Vom Rückspiegel zum Fenster in die Zukunft: GeoAI in der Praxis
GeoAI reduziert nicht nur drastisch den Zeitaufwand für Aufgaben, die manuell kaum zu stemmen wären, sondern verkürzt auch die Reaktionszeit im Ernstfall. Wenn Daten aus verschiedenen Quellen nahezu in Echtzeit analysiert werden, behalten Verantwortliche kritische Situationen im Blick – und im Griff. So verschaffen Karten mit GeoAI-basierten Auswertungen Einsatzkräften im Fall eines Katastropheneinsatzes sehr schnell einen gemeinsamen Überblick aller Beteiligten, etwa über betroffene Objekte oder Infrastrukturen. Ein anderes Beispiel: Der Verkehrsfluss in Städten lässt sich anhand von Echtzeitdaten smart steuern, um Staus zu minimieren.

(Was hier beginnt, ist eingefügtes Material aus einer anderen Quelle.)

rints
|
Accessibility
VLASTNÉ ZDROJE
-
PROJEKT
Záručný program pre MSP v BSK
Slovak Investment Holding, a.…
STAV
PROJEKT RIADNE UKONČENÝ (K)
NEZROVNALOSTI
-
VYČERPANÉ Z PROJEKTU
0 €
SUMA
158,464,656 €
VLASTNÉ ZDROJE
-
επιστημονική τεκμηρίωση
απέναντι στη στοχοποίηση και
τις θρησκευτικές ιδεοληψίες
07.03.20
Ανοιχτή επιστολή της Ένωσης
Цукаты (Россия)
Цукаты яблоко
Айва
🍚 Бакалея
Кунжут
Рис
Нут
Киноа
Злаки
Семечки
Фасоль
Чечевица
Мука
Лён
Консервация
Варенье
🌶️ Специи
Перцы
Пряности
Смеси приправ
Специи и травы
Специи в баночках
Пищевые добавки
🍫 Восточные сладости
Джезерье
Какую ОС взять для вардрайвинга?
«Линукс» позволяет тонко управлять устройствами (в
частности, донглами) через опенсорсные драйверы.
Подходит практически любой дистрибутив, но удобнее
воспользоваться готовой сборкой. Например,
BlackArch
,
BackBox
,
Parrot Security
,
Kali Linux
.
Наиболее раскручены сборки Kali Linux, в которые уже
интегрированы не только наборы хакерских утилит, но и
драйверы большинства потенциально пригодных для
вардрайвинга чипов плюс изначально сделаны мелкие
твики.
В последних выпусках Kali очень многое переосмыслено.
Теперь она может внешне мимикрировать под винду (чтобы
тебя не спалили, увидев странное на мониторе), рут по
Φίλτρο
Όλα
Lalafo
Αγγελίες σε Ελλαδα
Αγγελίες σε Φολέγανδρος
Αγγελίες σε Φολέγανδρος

Doch Echtzeitauswertungen und ein durch GeoAI unterstütztes Lagebild sind erst der Anfang. GeoAI-Tools erkennen Tendenzen, bevor sie zum Problem werden. Solche Tools analysieren beispielsweise Drohnenaufnahmen von Start- und Landebahnen, um feine Risse im Asphalt aufzuspüren – lange bevor sie zu Sicherheitsrisiken führen. Flughafenbetreiber können Wartungseinsätze dadurch vorausschauend planen und teure Betriebsausfälle vermeiden.
Und GeoAI denkt noch weiter voraus: Durch die Analyse historischer Daten lassen sich Entwicklungen in die Zukunft fortschreiben. So kann das System schleichende Entwaldung frühzeitig aufdecken und Risikoprognosen über Starkregengebiete abgeben. Im urbanen Bereich hilft GeoAI, Verkehrsflüsse zu modellieren und so Infrastrukturen datenbasiert zu optimieren. Dieser Ansatz funktioniert nicht nur in der Stadtplanung, sondern auch der Privatwirtschaft: Auf Basis von Location Intelligence lässt sich beispielsweise der perfekte Standort für die nächste Filiale einer Gastronomiekette ermitteln.
Ob in der präventiven Infrastrukturwartung, beim Katastrophenmanagement oder in der urbanen Planung, die Fähigkeit, riesige Mengen räumlicher Daten in Echtzeit zu verarbeiten und präzise Handlungsempfehlungen abzuleiten, macht GeoAI zu einem echten Gamechanger.